_Your goal_.
Could you retype the lines below, starting at the line holding "middle mcp: (310, 283)" and stopping at the line holding "index pip: (275, 240)", inclusive? Copy them exactly and drop the images.
**** Supplied records ****
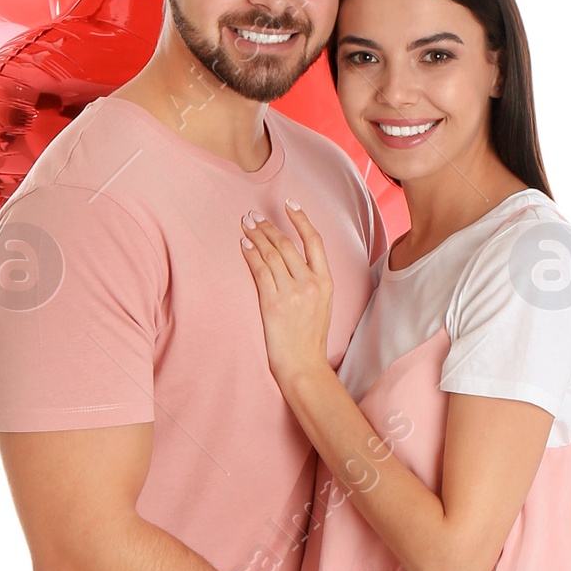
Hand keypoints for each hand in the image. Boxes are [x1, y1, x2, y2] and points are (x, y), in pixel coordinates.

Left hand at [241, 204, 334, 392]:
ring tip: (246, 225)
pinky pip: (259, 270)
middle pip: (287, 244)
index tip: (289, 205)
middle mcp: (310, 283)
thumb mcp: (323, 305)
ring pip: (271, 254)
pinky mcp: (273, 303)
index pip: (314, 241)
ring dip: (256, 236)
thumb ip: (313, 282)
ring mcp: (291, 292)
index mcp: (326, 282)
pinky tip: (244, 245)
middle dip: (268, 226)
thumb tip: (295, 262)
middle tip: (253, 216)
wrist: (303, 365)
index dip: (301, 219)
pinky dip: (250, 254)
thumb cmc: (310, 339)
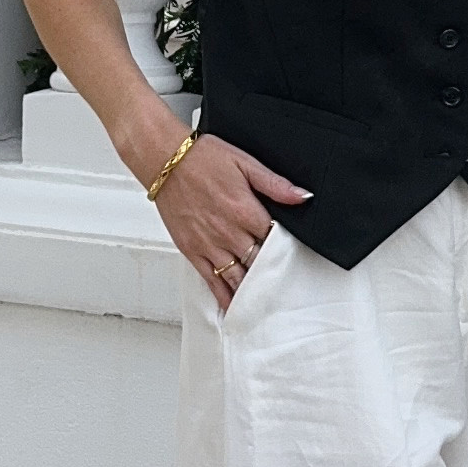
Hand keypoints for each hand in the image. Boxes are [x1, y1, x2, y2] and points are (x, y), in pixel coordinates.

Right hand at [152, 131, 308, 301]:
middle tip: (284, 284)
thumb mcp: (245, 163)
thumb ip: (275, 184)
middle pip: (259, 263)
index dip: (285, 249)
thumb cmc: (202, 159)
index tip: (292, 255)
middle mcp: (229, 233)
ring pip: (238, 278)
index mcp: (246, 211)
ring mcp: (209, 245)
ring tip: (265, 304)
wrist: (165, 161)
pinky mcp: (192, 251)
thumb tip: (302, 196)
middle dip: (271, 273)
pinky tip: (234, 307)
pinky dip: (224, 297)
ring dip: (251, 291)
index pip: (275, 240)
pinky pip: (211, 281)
****
**** Supplied records ****
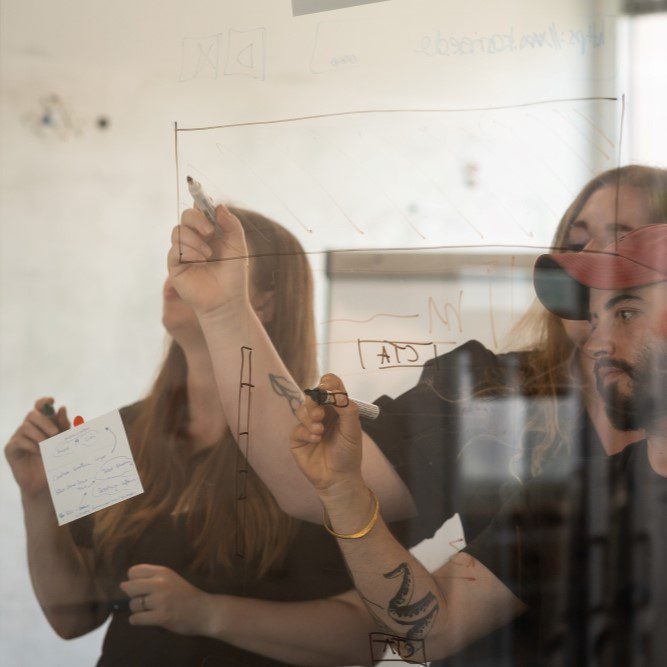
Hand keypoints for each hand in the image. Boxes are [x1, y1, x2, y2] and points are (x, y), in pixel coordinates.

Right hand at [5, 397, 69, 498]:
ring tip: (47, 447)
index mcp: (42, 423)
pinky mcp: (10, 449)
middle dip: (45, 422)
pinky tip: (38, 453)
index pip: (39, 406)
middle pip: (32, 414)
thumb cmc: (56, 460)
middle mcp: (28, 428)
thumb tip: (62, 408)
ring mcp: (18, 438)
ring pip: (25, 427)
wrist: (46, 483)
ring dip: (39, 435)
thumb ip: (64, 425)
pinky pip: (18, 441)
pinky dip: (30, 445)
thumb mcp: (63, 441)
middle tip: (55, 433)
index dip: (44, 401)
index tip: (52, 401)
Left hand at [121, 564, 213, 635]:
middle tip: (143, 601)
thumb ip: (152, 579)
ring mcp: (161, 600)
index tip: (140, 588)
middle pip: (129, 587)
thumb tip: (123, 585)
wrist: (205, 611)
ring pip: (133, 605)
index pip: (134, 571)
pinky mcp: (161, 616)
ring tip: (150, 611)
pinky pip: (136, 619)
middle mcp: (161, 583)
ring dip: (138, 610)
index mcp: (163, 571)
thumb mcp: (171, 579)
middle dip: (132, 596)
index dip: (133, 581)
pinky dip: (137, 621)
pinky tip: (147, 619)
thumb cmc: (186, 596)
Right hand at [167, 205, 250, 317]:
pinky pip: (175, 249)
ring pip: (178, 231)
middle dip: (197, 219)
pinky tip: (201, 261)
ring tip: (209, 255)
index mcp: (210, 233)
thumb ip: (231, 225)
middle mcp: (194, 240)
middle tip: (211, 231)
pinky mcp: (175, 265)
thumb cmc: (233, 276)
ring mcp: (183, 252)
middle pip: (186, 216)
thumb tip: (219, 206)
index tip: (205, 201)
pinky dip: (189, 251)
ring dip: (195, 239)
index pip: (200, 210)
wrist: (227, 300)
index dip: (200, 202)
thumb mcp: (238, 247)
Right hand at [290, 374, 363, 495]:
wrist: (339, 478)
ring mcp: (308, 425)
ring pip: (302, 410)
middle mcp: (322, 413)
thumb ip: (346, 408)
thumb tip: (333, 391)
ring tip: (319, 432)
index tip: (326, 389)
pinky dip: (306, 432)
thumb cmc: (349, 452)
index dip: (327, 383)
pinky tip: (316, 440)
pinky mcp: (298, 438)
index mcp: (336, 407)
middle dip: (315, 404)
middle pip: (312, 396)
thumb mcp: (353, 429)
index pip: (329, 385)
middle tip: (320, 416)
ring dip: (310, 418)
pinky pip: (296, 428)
****
_Response box_.
middle mcp: (310, 283)
thumb mcp: (323, 305)
ring pip: (271, 254)
pinky mcp: (273, 303)
index pip: (314, 241)
ring dip: (256, 236)
thumb ip: (313, 282)
ring mcp: (291, 292)
index mcp: (326, 282)
pinky tip: (244, 245)
middle dip: (268, 226)
thumb tip: (295, 262)
middle tip: (253, 216)
wrist: (303, 365)
index dip: (301, 219)
pinky dip: (250, 254)
thumb cmc: (310, 339)
Hand keypoints for each hand in the image. Boxes are [x1, y1, x2, y2] and points are (x, y), in pixel coordinates.

Right hand at [152, 131, 308, 301]:
middle tip: (284, 284)
thumb mcp: (245, 163)
thumb ip: (275, 184)
middle pip: (259, 263)
index dip: (285, 249)
thumb cmc: (202, 159)
index tip: (292, 255)
middle mcp: (229, 233)
ring pip: (238, 278)
index mcp: (246, 211)
ring mcp: (209, 245)
ring tip: (265, 304)
wrist: (165, 161)
pinky mcp: (192, 251)
thumb tip: (302, 196)
middle dip: (271, 273)
pinky tip: (234, 307)
pinky dip: (224, 297)
ring dip: (251, 291)
index pip: (275, 240)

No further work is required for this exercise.